Other examples of undefined behavior stems from the compilation model. A compiler cannot detect an inconsistent definition of an object or a function in separately-compiled translation units. For example:
// file1.c:
struct S { int x,y; };
int f(struct S* p) { return p->x; }
// file2.c:
struct S { int y,x; }
int main()
{
struct S s;
s.x = 1;
int x = f(&s); // x!=ss.x !!
return 2;
}
Compiling file1.c and file2.c and linking the results into the same program is illegal in both C and C++. A linker could catch the inconsistent definition of S, but is not obliged to do so (and most don't). In many cases, it can be quite difficult to catch inconsistencies between separately compiled translation units. Consistent use of header files helps minimize such problems and there are some signs that linkers are improving. Note that C++ linkers do catch almost all errors related to inconsistently declared functions.
Finally, we have the apparently unnecessary and rather annoying undefined behavior of individual expressions. For example:
void out1() { cout << 1; }
void out2() { cout << 2; }
int main()
{
int i = 10;
int j = ++i + i++; // value of j unspecified
f(out1(),out2()); // prints 12 or 21
}
The value of j is unspecified to allow compilers to produce optimal code. It is claimed that the difference between what can be produced giving the compiler this freedom and requiring "ordinary left-to-right evaluation" can be significant. I'm unconvinced, but with innumerable compilers "out there" taking advantage of the freedom and some people passionately defending that freedom, a change would be difficult and could take decades to penetrate to the distant corners of the C and C++ worlds. I am disappointed that not all compilers warn against code such as ++i+i++. Similarly, the order of evaluation of arguments is unspecified.

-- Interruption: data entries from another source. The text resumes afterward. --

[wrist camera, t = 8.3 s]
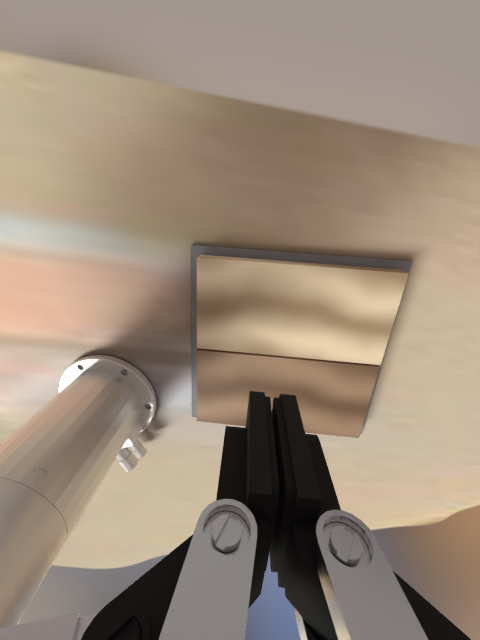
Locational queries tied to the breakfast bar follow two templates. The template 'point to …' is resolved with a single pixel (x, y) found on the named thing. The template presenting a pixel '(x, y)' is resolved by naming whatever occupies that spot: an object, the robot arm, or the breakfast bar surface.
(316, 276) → the ash plank
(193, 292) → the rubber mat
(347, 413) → the walnut board
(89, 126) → the breakfast bar surface
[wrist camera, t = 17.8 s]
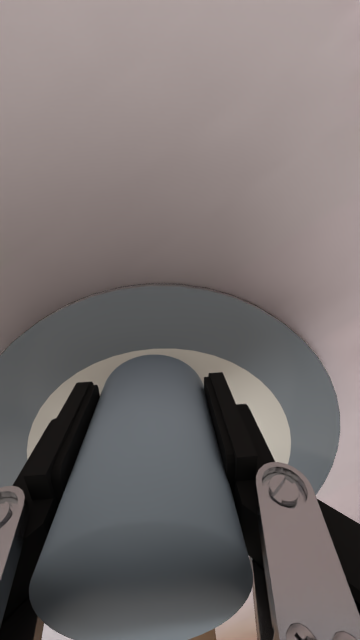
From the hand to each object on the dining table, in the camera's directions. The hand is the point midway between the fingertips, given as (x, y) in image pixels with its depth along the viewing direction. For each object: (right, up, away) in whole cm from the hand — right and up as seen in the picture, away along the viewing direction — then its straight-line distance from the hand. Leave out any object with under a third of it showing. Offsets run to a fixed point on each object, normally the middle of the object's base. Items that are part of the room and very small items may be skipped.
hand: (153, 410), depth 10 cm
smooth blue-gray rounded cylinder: (0, 0, +1) cm, 1 cm away
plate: (0, -4, +5) cm, 6 cm away
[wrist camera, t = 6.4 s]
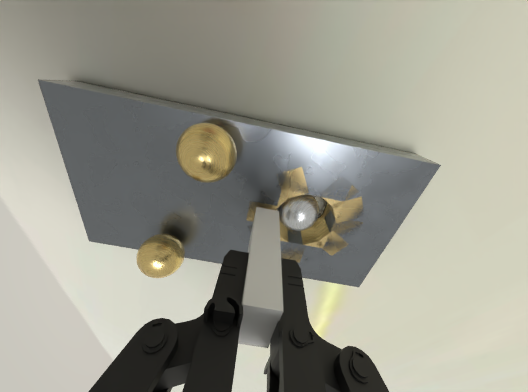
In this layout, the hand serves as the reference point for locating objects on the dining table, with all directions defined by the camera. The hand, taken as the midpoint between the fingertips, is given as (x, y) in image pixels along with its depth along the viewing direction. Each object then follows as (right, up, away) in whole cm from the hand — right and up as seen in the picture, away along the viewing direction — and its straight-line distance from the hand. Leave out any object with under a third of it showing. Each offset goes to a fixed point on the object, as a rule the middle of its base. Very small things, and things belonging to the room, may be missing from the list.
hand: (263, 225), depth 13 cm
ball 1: (-8, -2, +1) cm, 8 cm away
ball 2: (-3, +4, -3) cm, 6 cm away
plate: (-2, +2, +3) cm, 4 cm away
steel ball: (+3, +1, +2) cm, 3 cm away
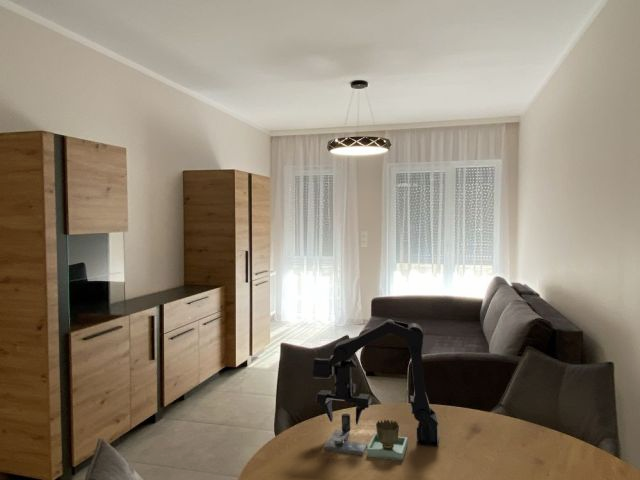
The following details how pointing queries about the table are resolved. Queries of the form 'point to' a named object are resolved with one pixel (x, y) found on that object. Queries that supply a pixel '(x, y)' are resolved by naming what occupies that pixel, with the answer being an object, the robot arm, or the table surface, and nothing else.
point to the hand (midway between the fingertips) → (344, 422)
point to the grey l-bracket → (345, 445)
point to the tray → (393, 454)
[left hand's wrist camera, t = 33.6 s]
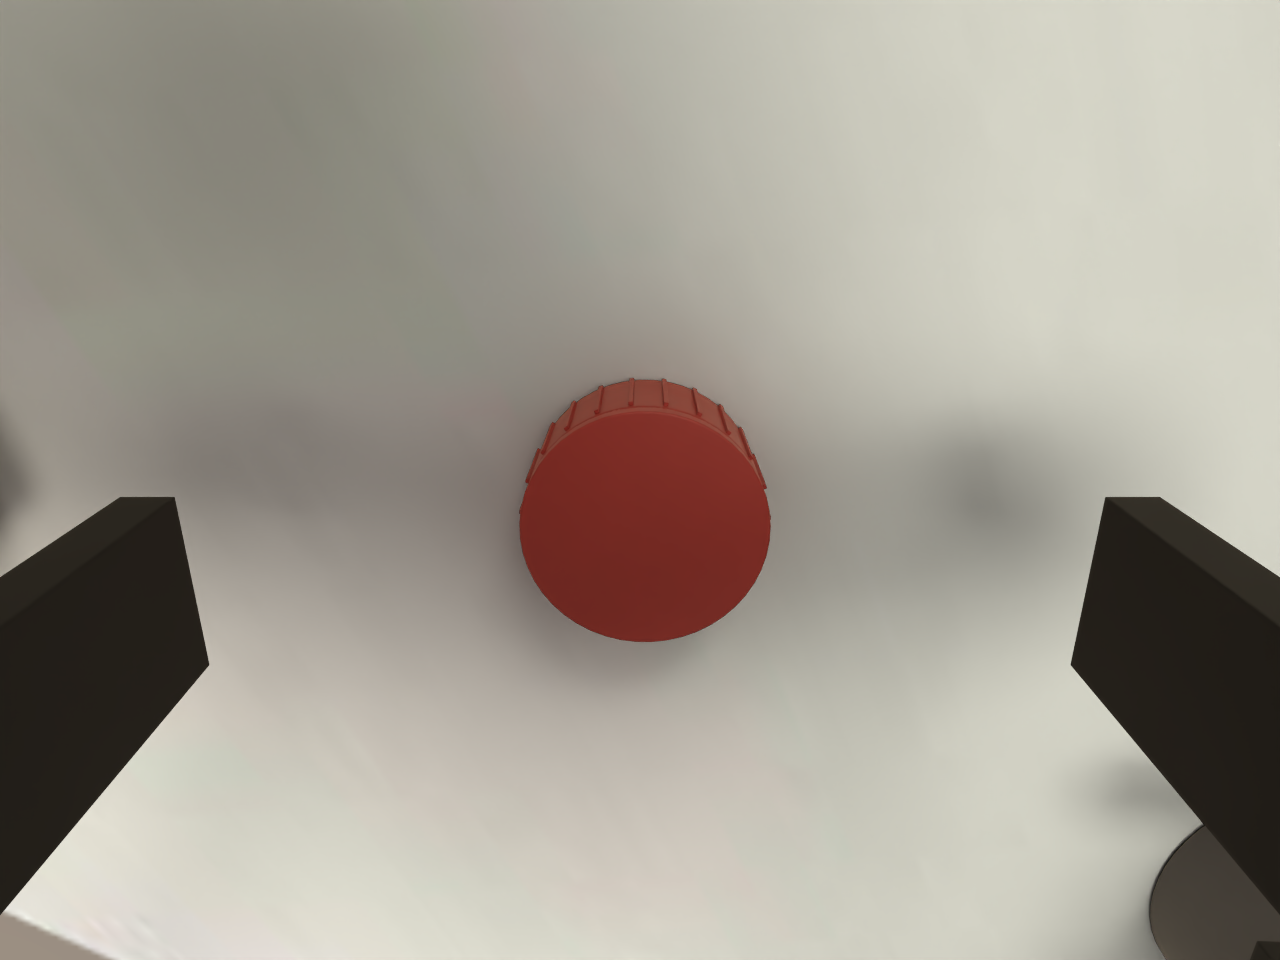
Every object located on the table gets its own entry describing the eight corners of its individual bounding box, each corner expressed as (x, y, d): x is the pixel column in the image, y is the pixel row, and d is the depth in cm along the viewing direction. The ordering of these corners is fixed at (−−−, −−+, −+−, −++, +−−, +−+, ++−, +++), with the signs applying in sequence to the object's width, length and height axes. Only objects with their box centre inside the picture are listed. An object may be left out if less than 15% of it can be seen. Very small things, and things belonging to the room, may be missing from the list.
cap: (721, 345, 16) (733, 373, 14) (783, 552, 18) (802, 606, 16) (499, 416, 17) (477, 454, 15) (577, 611, 18) (567, 672, 16)
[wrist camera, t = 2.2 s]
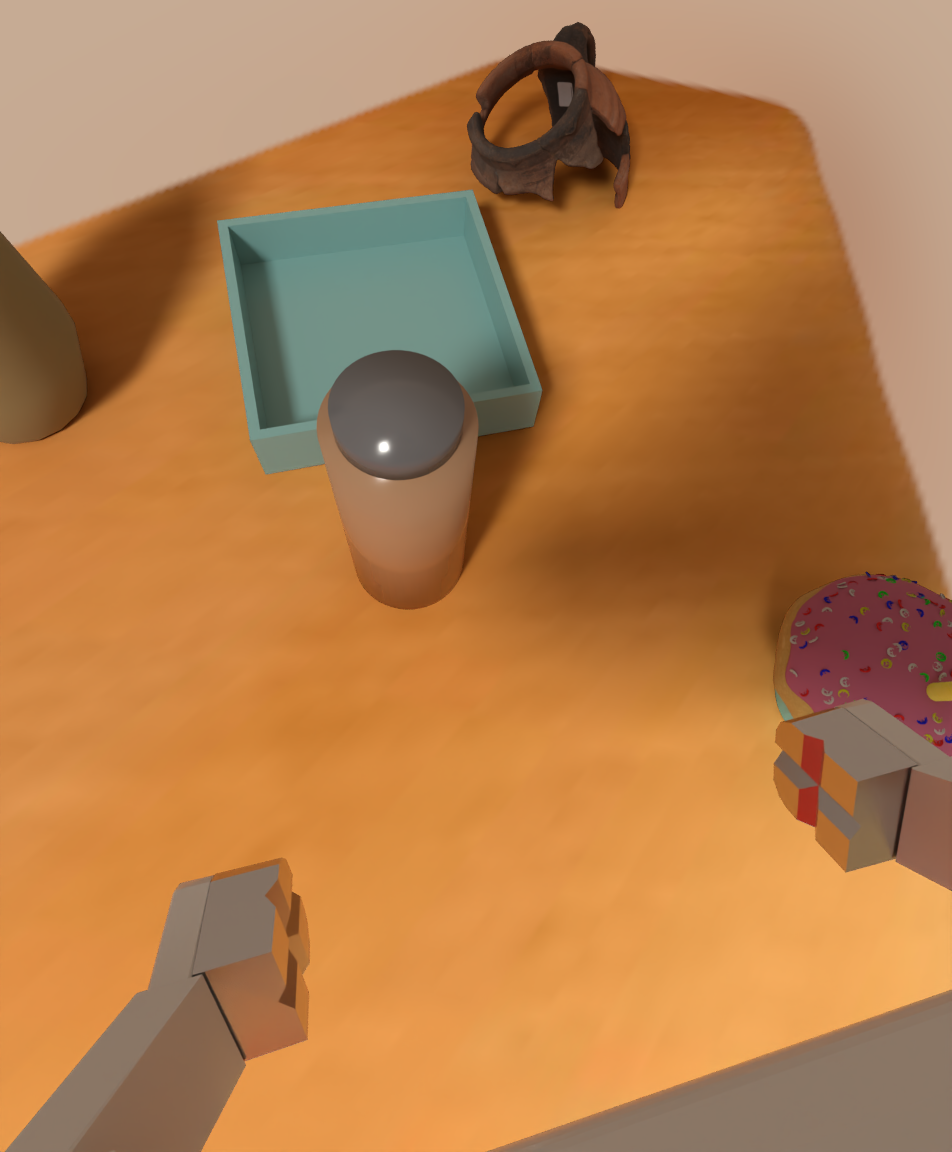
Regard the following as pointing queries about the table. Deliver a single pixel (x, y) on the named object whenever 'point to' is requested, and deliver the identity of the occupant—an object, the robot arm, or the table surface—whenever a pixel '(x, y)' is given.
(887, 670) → the cupcake
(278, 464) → the tray
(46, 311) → the squeeze bottle
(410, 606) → the shaker
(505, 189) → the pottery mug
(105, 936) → the table surface
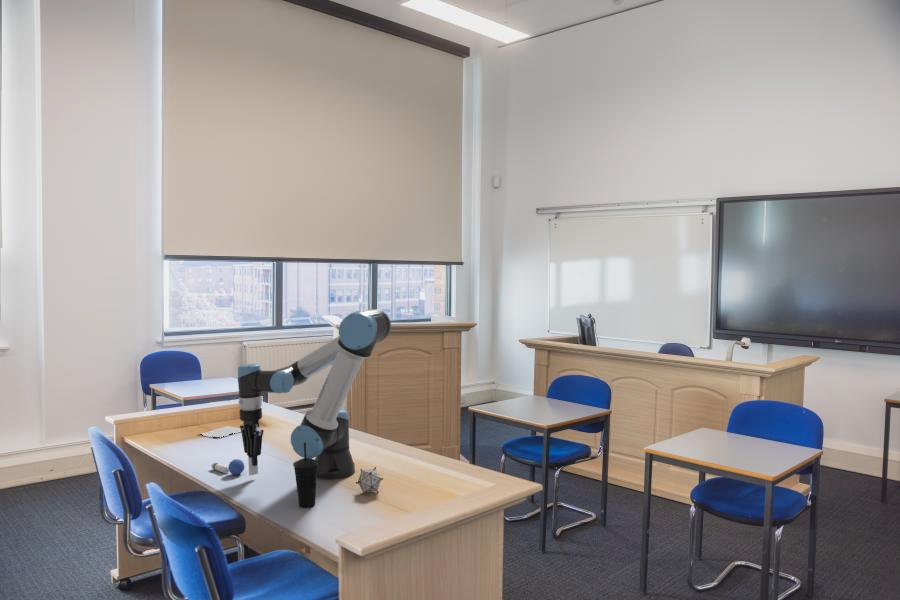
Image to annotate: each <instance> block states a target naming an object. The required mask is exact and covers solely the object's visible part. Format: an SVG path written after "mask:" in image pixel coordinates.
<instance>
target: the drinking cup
mask: <svg viewBox="0 0 900 600" xmlns="http://www.w3.org/2000/svg"><path fill="white" fill-rule="evenodd" d="M317 464H318V461H317V460H315V458H307V456H306V442H305V443H304V458H303V457H302V458H300V459H298V460H296V461H295V462H293V464H292V465H293V468H294V475H295V482H296V489H297V491H296V492H297V497H298V499H297V500H298V504H299V508H301V509H311V508H312V507H313V508H314V506H315V505H316V491H317Z"/></svg>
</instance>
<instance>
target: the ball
mask: <svg viewBox="0 0 900 600" xmlns="http://www.w3.org/2000/svg"><path fill="white" fill-rule="evenodd" d="M227 467H228V468H229V472H230V474H232V475H233V476H235V475H236V476H237V475H241V474H242V473H243V472H244V470H245V463H244V461H243V460H241V459H237V458H235V459H232V460H231V461H230V462H229V464H228V466H227Z"/></svg>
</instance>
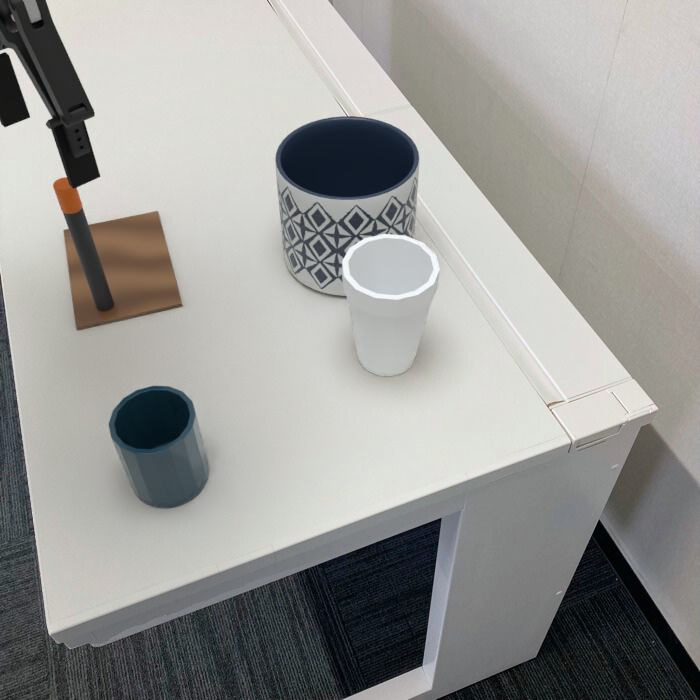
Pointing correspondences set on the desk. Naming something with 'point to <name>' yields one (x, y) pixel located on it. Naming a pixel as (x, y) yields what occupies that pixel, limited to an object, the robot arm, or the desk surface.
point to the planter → (342, 193)
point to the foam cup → (389, 299)
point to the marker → (83, 243)
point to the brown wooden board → (125, 270)
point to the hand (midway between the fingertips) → (49, 150)
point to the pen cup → (160, 445)
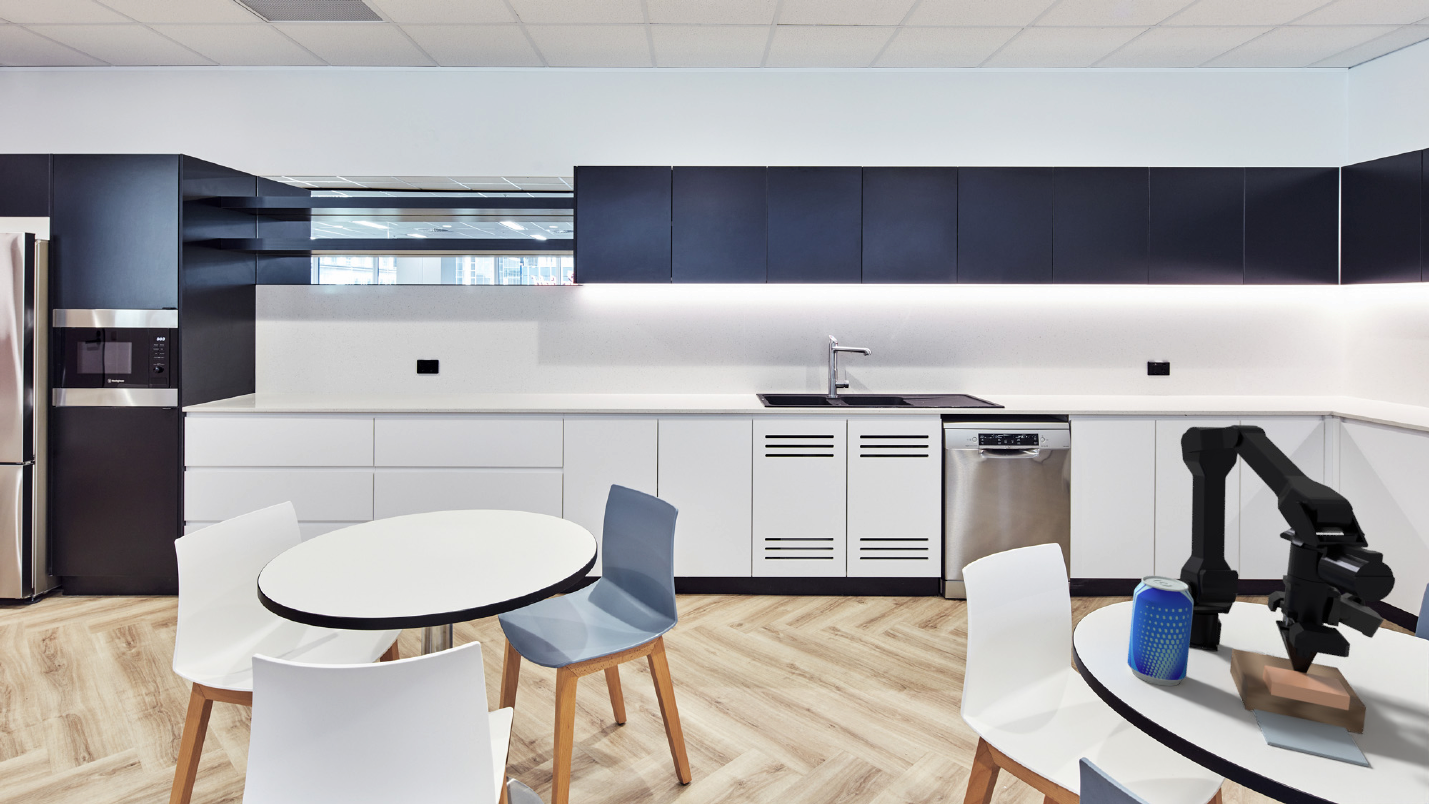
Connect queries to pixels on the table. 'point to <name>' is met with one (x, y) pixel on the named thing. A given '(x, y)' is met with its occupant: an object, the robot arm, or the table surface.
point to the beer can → (1160, 630)
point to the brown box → (1257, 696)
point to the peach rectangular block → (1306, 687)
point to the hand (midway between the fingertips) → (1299, 675)
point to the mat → (1309, 737)
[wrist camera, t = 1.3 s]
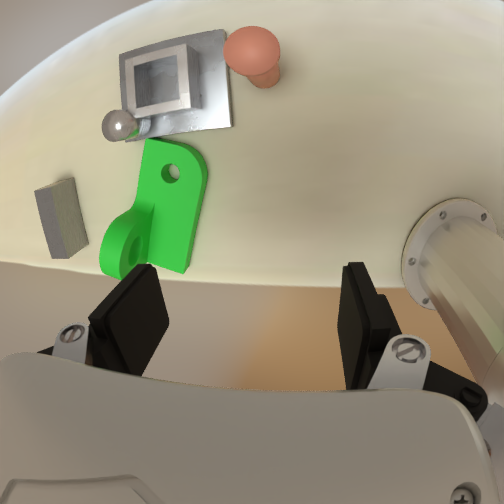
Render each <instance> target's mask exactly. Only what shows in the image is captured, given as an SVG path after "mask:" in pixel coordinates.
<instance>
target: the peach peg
mask: <svg viewBox="0 0 504 504" xmlns="http://www.w3.org/2000/svg"><path fill="white" fill-rule="evenodd" d="M223 55H224V59H225V61H226V63H227V64H228V66H229V67H230V68H231V69H233V70H234V71H235V72H237V73H239V74H241V75H244V76H246V77H247V78H248V79H249V80H250V81H251V82H252V84H254V85H255V86H256V87H259V88H270V87H272V86H274V85H275V84H276V83H277V82H278V80H279V77H280V72H279V67H278V60H279V58H280V46H279V42H278V40H277V38H276V37H275V36H274V35H273V34H272V33H271V32H270V31H268V30H267V29H264V28H261V27H257V26H248V27H243V28H240V29H238V30H236V31H235V32H233V33H232V34H231V35H230V36H229V37H228V38H227V40H226V42H225V44H224V47H223Z"/></svg>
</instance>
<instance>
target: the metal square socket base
mask: <svg viewBox="0 0 504 504" xmlns="http://www.w3.org/2000/svg"><path fill="white" fill-rule="evenodd" d="M225 42H226V33H225V31H224V30H223V29H219V30H213V31H207V32H202V33H197V34H192V35H187V36H182V37H178V38H174V39H170V40H166V41H162V42H158V43H155V44H151V45H148V46H144V47H141V48H138V49H134V50H131V51H128V52H125V53H122V54H120V55H119V68H120V88H121V102H122V110H113V111H110V112H109V113H108V114H107V115H106V116H105V117H104V119H103V122H102V132H103V135H104V137H105V138H106V139H107V140H109V141H111V142H116V141H122V140H125V142H131V141H136V140H141V139H146V138H152V137H157V136H163V135H169V134H176V133H182V132H189V131H197V130H205V129H214V128H223V127H233V120H232V108H231V95H230V82H229V69H228V64H227V63H226V61H225V59H224V55H223V47H224V44H225Z"/></svg>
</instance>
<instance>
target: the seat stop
mask: <svg viewBox="0 0 504 504" xmlns="http://www.w3.org/2000/svg"><path fill="white" fill-rule="evenodd" d="M34 192H35V197H36V202H37V206H38V210H39V214H40V219H41V222H42V226H43V230H44V234H45V237H46V241H47V244H48V247H49V251H50V254H51V257H52V259H69V258H70V257H72V256H73V255H74V254H76V253H77V252H78V251H80V250H81V249H82V248H84V247H85V246H86V245H88V244H89V243H88V240H87V236H86V232H85V228H84V224H83V220H82V215H81V211H80V206H79V202H78V197H77V192H76V187H75V181H74V178H71V179H67V180H62V181H58V182H55V183H53V184H50V185H47V186H45V187H42V188H40V189H38V190H35V191H34Z"/></svg>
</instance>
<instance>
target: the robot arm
mask: <svg viewBox="0 0 504 504" xmlns="http://www.w3.org/2000/svg"><path fill="white" fill-rule="evenodd" d="M440 212H441V213H440ZM402 277H403V282H404V284H405V287H406V289H407V291H408V292H409V294H410V296H411V297H412V298H413V299H414V301H415V302H416V303H417V304H419V305H420V306H422V307H424V308H427V309H430V310H437V311H438V313H439V314H440V316H441V318H442V320H443V321H444V323H445V325H446V326H447V328H448V330H449V331H450V333H451V335H452V337H453V339H454V340H455V342H456V344H457V346H458V347H459V349H460V351H461V353H462V355H463V357H464V359H465V360H466V363H467V365H468V367H469V368H470V370H471V372H472V375H473V377H474V379H475V381H476V383H477V384H476V383H474V382H472V381H470V380H468V379H466V378H464V377H462V376H460V375H458V374H456V373H454V372H452V371H450V370H448V369H446V368H444V367H442V366H440V365H438V364H436V363H434V362H432V361H430V356H431V350H430V347H429V345H428V344H427V343H426V342H425V341H424V340H423V339H421V338H420V337H417V336H414V335H409V334H402V332H401V330H400V328H399V325H398V323H397V321H396V318H395V316H394V314H393V311H392V309H391V307H390V305H389V302H388V300H387V298H386V296H385V295H384V294H377V292H376V290H375V287H374V285H373V283H372V281H371V278H370V276H369V274H368V272H367V269H366V267H365V265H364V263H363V262H349V263H348V266H343V273H342V285H341V296H340V305H339V315H338V324H337V326H338V327H337V328H338V336H339V342H340V348H341V355H342V362H343V368H344V376H345V382H346V390H336V391H272V390H249V389H236V388H235V389H234V388H223V387H212V386H203V385H194V384H186V383H179V382H172V381H165V380H158V379H153V378H147V377H141V376H142V374H143V372H144V370H145V369H146V367H147V365H148V363H149V361H150V359H151V357H152V356H153V354H154V352H155V350H156V348H157V346H158V345H159V343H160V341H161V339H162V337H163V335H164V333H165V332H166V330H167V328H168V326H169V317H168V313H167V310H166V306H165V302H164V298H163V295H162V291H161V287H160V283H159V279H158V275H157V271H156V268H155V267H153V266H152V265H151V264H137V265H136V266H135V267H134V268H133V269H132V270H131V271H130V272H129V273H128V274H127V275H126V276H125V277H124V278H123V279H122V281H121V282H120V283H119V284H118V285H117V286H116V287H115V288H114V289H113V290H112V291H111V292H110V293H109V295H108V296H107V297H106V298H105V299H104V300H103V301H102V302H101V303H100V304H99V305H98V307H97V308H96V309H95V310H94V311H93V312H92V313H91V314H90V316H89V317H88V319H89V321H90V325H89V326H87V325H86V324H85V323H81V322H77V323H72V324H69V325H67V326H65V327H64V328H63V329H61V330H60V332H59V333H58V335H57V337H56V341H55V345H54V346H52V347H50V348H47V349H44V350H42V351H39V352H37V353H31V352H23V353H15V354H11V355H8V356H6V357H4V358H3V359H2V360H0V504H504V239H502V238H501V237H500V236H498V234H497V228H496V225H495V223H494V220H493V218H492V217H491V215H490V214H489V212H488V211H487V210H486V209H485V208H483V207H482V206H481V205H479V204H477V203H476V202H474V201H471V200H468V199H460V198H457V199H451V200H447V201H445V202H442V203H440V204H438V205H436V206H435V207H433V208H432V209H430V210H429V211H428V212H427V213H426V214H425V215H424V216H423V217H422V218H421V219H420V220H419V222H418V223H417V224H416V226H415V227H414V228H413V230H412V232H411V234H410V236H409V237H408V240H407V243H406V245H405V248H404V252H403V257H402Z"/></svg>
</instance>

IMO far too many "things" are left undefined, unspecified, implementation-defined, etc. However, that's easy to say and even to give examples of, but hard to fix. It should also be noted that it is not all that difficult to avoid most of the problems and produce portable code.
Why can't I define constraints for my template parameters?
Well, you can, and it's quite easy and general.
Consider:
template<class Container>
void draw_all(Container& c)
{
for_each(c.begin(),c.end(),mem_fun(&Shape::draw));
}
If there is a type error, it will be in the resolution of the fairly complicated for_each() call. For example, if the element type of the container is an int, then we get some kind of obscure error related to the for_each() call (because we can't invoke Shape::draw() for an int).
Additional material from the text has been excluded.